En algún soto próximo a la carretera, desde el mediodía hasta la noche, hay mesas llenas de gente que come y bebe y alguna tribuna donde unos señores leen pesados discursos, a los que se aplaude por entretenimiento. De noche, todo el mundo vuelve en su vehículo, corriendo en el auto o pedaleando tres o cuatro horas en su bicicleta.

Suiza ofrece esto a la vista; aldeas limpias, repintadas, campanarios góticos, torres de aire bizantino con cúpulas en forma de cebolla, casas cuidadas, tabernas y posadas con pinturas alegóricas; el cartero atildado como si fuera un oficial de ejército, y los domingos, aldeanos, con aire de teatro, marchando al tiro al blanco con una escopeta y una pluma o un manojito de hierbas en el sombrero.

El campo de Suiza es la consecuencia de una vida ordenada de trabajo y de paz.

—Nosotros no tenemos eso —decía Laura.

—Yo supongo que el recuerdo de las antiguas guerras debe quedar constantemente en la tierra española —decía Golowin.

—Sí, quizá por eso nuestro campo es dramático y triste.

—Es la psicología de la guerra; en cambio, aquí la gente vive la psicología de la paz en bueno y en malo. Acá la gente tiene pocas necesidades espirituales. A orillas de un lago de estos no se piensa más que en comer, en nadar y en remar.

Laura recordaba que ella había creído durante mucho tiempo que vivir dentro de un paisaje bonito, ya debía bastar para hacer a una persona feliz. Sin duda no era cierto.

—¿A ti te gusta esto de veras? —le preguntó Natalia una vez, con una intuición y perspicacia extrañas.

—No cabe duda que es muy bonito.

—Pues a mí no me gusta y yo creo que a ti no te debe gustar.
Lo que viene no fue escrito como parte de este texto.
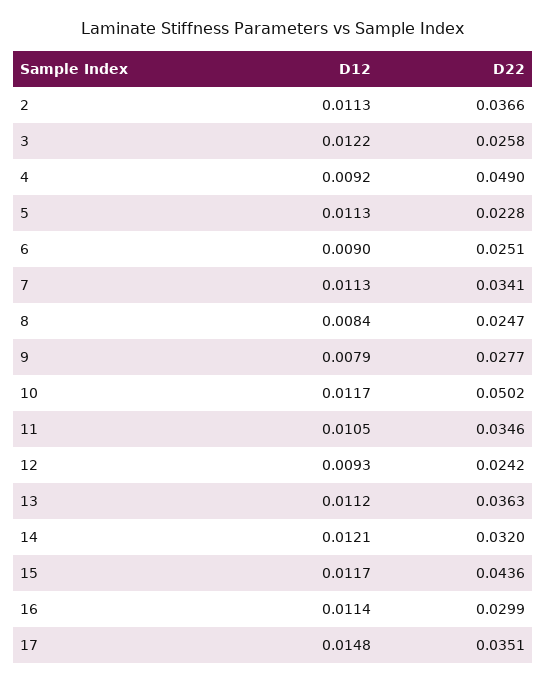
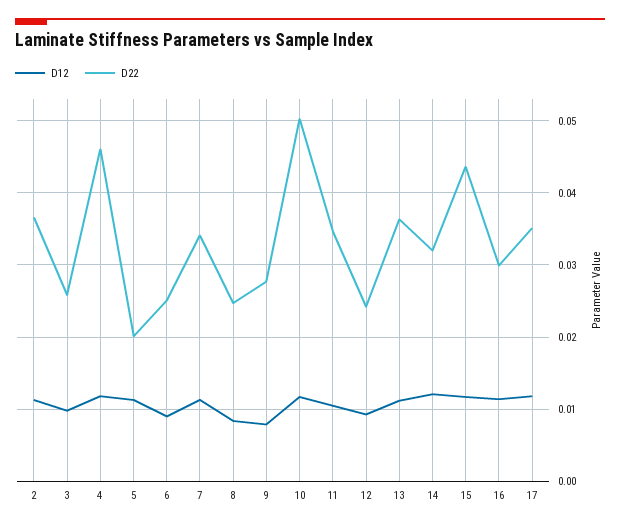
  {
    "D12": {
      "2": 0.0113,
-     "3": 0.0122,
+     "3": 0.01,
-     "4": 0.0092,
+     "4": 0.012,
      "5": 0.0113,
      "6": 0.009,
      "7": 0.0113,
      "8": 0.0084,
      "9": 0.0079,
      "10": 0.0117,
      "11": 0.0105,
      "12": 0.0093,
      "13": 0.0112,
      "14": 0.0121,
      "15": 0.0117,
      "16": 0.0114,
-     "17": 0.0148
+     "17": 0.012
    },
    "D22": {
      "2": 0.0366,
      "3": 0.0258,
-     "4": 0.049,
+     "4": 0.046,
-     "5": 0.0228,
+     "5": 0.02,
      "6": 0.0251,
      "7": 0.0341,
      "8": 0.0247,
      "9": 0.0277,
      "10": 0.0502,
      "11": 0.0346,
      "12": 0.0242,
      "13": 0.0363,
      "14": 0.032,
      "15": 0.0436,
      "16": 0.0299,
      "17": 0.0351
    }
  }

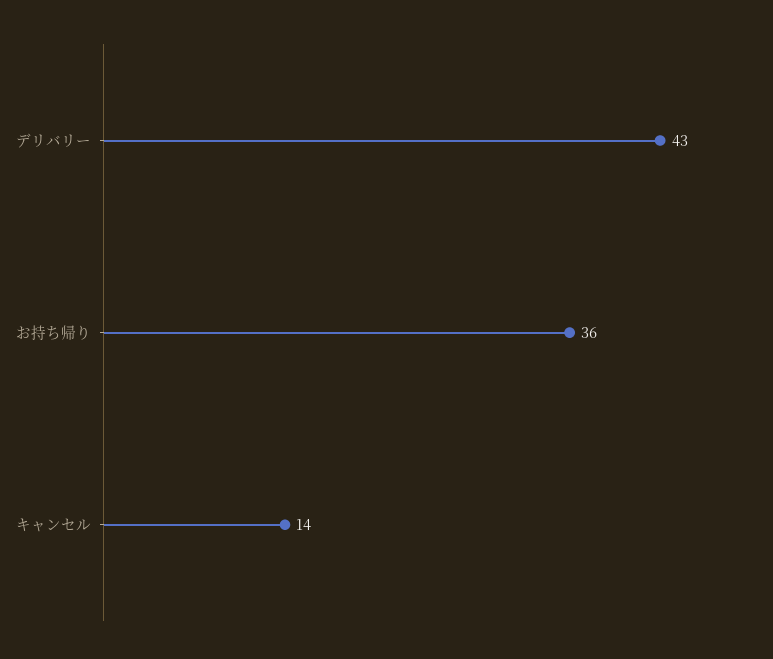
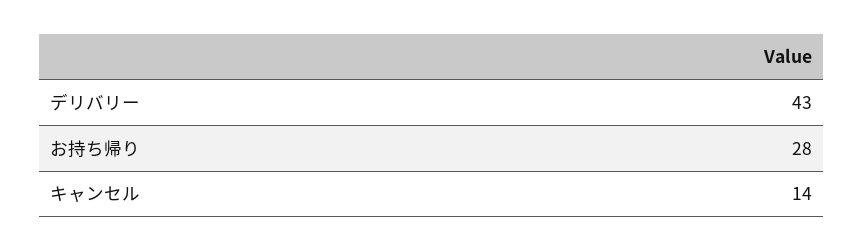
  {
    "デリバリー": 43,
-   "お持ち帰り": 36,
+   "お持ち帰り": 28,
    "キャンセル": 14
  }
—Evidentemente, no es dramático —replicó Laura, y añadió—: Quizá influya en esto la idea del turismo, la impresión que da de fotografía de colores. Parece también que en quince días se puede estar habituado a un paisaje así y que ya no produzca curiosidad alguna.

—¿Y los campos de España? —le preguntó Natalia.

—Los de Castilla parece que siempre emocionan.

Laura no tenía autoridad ninguna sobre la niña, que se consideraba casi como su hermana y hasta a veces se burlaba un poco de ella.

Un día le dijo después de abrazarla:

—Cuando te cases tú con papá, yo, como seré mayor, haré de mamá y de dueña de la casa y vosotros dos seréis mis hijitos.

Laura no supo qué contestarle y se turbó.